After months of measurements, Wigington finally got his chance to use his new right hand after an accident in high school.
"It absolutely transformed my life. I was 16, my arm became entangled in a meat grinder. There was no guard on the machine," Wigington said.
His daughter, Mandy Cooper, hesitates before shaking her father's hand - a lifetime first.
"He's never been able to shake with that hand," she said.
It closes naturally and not too tight.
"That is a first experience for both of us," Wigington said.
His prosthetic trainer from Vienna intimately understands the loss and what patients can gain with the unique technology.
"Less than 100 people around the world have this hand," said Martin Wehrle.
Electrodes in the Michelangelo Hand by Otto Bock read impulses from Dave's muscles to make movement.
"Think about what you want to do, then contract your muscle in this direction, relax to closing," Wehrle said.
Now, it require concentration.
"What I'm doing to open is this motion. What I am doing to close is this motion," Wigington demonstrates.
"We need around 40,000-60,000 repetitions, (so) that we don't think about it anymore," Wehrle said.
The precise movements possible now are due in part to a first of its kind active thumb. It can move through various axes and is what makes the hand's revolutionary and complex movements, like paging through a magazine, grabbing a large drink or passing an object possible.
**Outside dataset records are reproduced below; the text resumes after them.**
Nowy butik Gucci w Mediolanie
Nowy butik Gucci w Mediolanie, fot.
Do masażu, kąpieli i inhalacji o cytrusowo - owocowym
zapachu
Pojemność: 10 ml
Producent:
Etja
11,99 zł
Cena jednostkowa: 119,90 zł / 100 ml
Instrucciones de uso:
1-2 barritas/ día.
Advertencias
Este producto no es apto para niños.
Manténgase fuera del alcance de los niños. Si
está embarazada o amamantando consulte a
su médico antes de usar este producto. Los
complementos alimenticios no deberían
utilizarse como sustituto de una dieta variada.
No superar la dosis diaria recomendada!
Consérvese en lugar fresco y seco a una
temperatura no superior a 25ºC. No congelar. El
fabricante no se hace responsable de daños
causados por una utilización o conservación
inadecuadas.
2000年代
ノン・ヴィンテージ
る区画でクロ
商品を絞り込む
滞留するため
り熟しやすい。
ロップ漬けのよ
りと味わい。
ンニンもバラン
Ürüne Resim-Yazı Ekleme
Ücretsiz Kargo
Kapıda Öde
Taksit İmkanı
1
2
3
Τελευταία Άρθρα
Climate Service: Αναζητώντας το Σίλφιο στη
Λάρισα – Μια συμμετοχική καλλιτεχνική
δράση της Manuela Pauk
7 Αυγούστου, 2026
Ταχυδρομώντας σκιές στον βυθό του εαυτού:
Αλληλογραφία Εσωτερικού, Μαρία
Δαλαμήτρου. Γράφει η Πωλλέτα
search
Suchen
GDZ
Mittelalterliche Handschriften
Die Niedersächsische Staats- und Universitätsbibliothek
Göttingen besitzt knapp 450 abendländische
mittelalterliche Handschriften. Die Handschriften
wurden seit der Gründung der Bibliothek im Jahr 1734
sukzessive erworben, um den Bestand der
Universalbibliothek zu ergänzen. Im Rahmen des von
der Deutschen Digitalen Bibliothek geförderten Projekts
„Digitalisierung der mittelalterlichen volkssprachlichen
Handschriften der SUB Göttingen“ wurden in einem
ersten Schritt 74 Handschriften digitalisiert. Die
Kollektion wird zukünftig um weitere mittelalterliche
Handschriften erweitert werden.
"This Michelangelo is quantum leaps ahead of anything I have ever been able to do before," Wigington said.
The hope is, with training, Wigington can reclaim his position as the family photographer.
"I'm excited that he gets to experience this," Cooper said.
Wigington is the first patient with the device in Indiana, but after he is fitted with a flesh-covered glove, you might not notice.
"We have never had this before, where the prosthesis looks like a hand," Wehrle said. "So if you touch this hand, there are no hard structures anymore."
"I'm very excited and thrilled that it has come my way," Wigington said.
The prosthesis costs nearly $75,000, with worker's compensation picking up the tab.